For now, I want to talk about following the Spirit. It’s a topic pretty dear to missionary’s heart, because it’s just about all you do. I’ve really seen a difference in the days I “seek after the Spirit” and those days I just hope it’s there. When I work for it, I have felt my mouth answering questions that I hadn’t even had time to register yet. I have seen the Spirit guide me (almsot unconciously, becuase I’m a stubborn little brat sometimes) to ask questions that have led to me understanding the investigator in a completely different way. The other day, I was on an exchange with a newish elder (still being trained). We were setting a goal for how many people we would find the next day. We decided to pray to ask Heavenly Father to give us a number that we could accomplish that would push us as hard as we could. I was feeling three, and he was thinking two. We prayed, and the first thing he said was “dang it”. What?

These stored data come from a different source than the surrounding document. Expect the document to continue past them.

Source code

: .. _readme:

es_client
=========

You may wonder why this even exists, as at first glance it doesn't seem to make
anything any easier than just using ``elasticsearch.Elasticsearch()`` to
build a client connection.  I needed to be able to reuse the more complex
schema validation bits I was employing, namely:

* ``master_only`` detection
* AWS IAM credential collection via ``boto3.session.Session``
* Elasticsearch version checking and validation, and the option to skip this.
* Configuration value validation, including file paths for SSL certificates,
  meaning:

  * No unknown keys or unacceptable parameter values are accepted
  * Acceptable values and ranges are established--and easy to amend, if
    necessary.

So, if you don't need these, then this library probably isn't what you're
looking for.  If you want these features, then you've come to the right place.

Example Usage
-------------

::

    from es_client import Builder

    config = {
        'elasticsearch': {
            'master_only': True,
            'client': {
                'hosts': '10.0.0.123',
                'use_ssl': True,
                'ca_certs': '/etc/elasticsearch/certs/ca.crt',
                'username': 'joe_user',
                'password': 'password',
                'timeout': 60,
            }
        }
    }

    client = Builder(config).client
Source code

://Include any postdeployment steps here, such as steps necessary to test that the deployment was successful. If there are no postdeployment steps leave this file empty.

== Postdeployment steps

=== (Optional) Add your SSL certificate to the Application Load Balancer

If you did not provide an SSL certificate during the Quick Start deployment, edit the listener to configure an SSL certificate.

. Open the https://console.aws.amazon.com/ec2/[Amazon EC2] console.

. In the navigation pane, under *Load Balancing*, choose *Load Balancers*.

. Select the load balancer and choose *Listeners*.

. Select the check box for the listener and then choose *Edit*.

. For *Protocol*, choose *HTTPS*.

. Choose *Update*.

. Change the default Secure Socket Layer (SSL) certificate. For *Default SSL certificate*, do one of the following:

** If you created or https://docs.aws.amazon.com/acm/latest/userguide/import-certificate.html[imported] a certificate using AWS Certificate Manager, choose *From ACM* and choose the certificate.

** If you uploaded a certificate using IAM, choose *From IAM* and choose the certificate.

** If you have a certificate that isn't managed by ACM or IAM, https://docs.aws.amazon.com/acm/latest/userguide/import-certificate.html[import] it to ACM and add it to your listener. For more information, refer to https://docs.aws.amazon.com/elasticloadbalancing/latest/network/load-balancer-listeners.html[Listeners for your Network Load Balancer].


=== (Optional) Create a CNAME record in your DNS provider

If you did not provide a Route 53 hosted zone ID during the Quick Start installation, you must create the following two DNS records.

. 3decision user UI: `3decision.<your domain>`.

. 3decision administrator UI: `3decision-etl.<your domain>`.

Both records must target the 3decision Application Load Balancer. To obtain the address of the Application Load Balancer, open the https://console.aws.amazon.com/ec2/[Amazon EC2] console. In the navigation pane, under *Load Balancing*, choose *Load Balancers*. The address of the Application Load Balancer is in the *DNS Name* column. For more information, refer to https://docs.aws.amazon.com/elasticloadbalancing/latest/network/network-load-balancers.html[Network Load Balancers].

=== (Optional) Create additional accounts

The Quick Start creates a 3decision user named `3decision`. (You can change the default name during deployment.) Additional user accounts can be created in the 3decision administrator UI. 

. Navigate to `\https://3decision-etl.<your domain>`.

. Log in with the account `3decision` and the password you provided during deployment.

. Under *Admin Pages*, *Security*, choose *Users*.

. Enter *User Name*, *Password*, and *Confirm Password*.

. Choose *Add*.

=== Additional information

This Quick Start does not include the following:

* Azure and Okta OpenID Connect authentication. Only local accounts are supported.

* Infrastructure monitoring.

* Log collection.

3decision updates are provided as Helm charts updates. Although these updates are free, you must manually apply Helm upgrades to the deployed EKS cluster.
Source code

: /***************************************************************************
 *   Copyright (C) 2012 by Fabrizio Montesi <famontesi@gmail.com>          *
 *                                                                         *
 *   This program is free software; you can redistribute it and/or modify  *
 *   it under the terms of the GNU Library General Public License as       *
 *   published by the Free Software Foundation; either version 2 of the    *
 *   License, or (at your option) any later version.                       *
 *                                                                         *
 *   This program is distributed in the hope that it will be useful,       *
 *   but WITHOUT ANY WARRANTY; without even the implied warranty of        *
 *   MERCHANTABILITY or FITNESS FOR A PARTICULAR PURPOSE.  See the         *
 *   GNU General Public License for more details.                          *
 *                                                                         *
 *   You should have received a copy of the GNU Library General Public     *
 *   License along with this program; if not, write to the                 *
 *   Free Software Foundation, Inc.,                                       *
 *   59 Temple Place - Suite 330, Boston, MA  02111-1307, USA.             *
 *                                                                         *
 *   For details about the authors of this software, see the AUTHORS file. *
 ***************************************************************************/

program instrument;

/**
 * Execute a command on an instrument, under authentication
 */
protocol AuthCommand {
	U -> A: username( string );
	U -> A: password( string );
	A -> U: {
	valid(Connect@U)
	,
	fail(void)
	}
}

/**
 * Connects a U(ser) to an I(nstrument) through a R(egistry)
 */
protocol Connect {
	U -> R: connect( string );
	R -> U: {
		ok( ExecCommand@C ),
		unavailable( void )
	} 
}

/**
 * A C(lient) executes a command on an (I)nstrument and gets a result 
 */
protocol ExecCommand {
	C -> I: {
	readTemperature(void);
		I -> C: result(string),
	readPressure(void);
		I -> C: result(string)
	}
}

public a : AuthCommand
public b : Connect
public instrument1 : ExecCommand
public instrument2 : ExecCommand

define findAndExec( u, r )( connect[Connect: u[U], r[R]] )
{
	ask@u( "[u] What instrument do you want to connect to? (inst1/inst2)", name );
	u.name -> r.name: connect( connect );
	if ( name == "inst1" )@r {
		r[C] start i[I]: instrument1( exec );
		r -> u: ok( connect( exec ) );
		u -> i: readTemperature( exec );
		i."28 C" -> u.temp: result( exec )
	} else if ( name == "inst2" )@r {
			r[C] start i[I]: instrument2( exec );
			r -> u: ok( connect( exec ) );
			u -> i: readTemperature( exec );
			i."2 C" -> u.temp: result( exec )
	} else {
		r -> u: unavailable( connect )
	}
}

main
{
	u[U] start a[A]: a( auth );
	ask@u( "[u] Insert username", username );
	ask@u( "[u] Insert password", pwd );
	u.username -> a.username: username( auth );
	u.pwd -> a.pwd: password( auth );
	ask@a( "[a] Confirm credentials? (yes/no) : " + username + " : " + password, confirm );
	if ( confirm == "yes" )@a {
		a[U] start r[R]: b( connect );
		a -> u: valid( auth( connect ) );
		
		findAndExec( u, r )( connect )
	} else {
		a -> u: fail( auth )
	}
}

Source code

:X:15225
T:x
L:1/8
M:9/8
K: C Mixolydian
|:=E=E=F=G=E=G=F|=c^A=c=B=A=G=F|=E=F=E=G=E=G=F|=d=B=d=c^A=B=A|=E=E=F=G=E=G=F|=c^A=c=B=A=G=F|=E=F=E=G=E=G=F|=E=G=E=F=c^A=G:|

“Well, I really wanted to say two, because three is really high, and I was telling myself to say 2, but 3… it was like it was being stamped in my head. 3. 3. 3. It’s three. I know it.”

That’s following the Spirit. What an example to me! The next day, we found 2, which was more than had been found in the last week. We could have found three, but we didn’t know our phone number! He wasn’t discouraged. He said he still knew 3 was the right number, because we had worked all day, talking to every single person, and if we had been a little more ready, we would have found three. That’s faith! And faith and the Spirit are what should and someday will guide my every missionary footstep. I want to learn to recognize it more. Something I think I’m going to try is something I heard from a companion of a companion. He prayed to know what a “yes” felt like and what a “no” felt like for over an hour, so that he could recognize it more readily. I love that. The Spirit is incredibly more tangible than we sometimes think! He is there, ready to share God’s love and proof of our Savior. It comes through prayer! Sorry, that thought was a little discombobulated, but so it is.

Love ya, Elder Greaves

P.S. Also, you should know that today I got maybe the worst hair cut of my life. It is like a sideways mullet. VEEEERRYYY. European. One side says “I’m a missionary!” The other side, the one with the part, says “WW2 nazi soldier”. Look up pictures. It’s very accurate. I’m wearing a beanie for the next two weeks.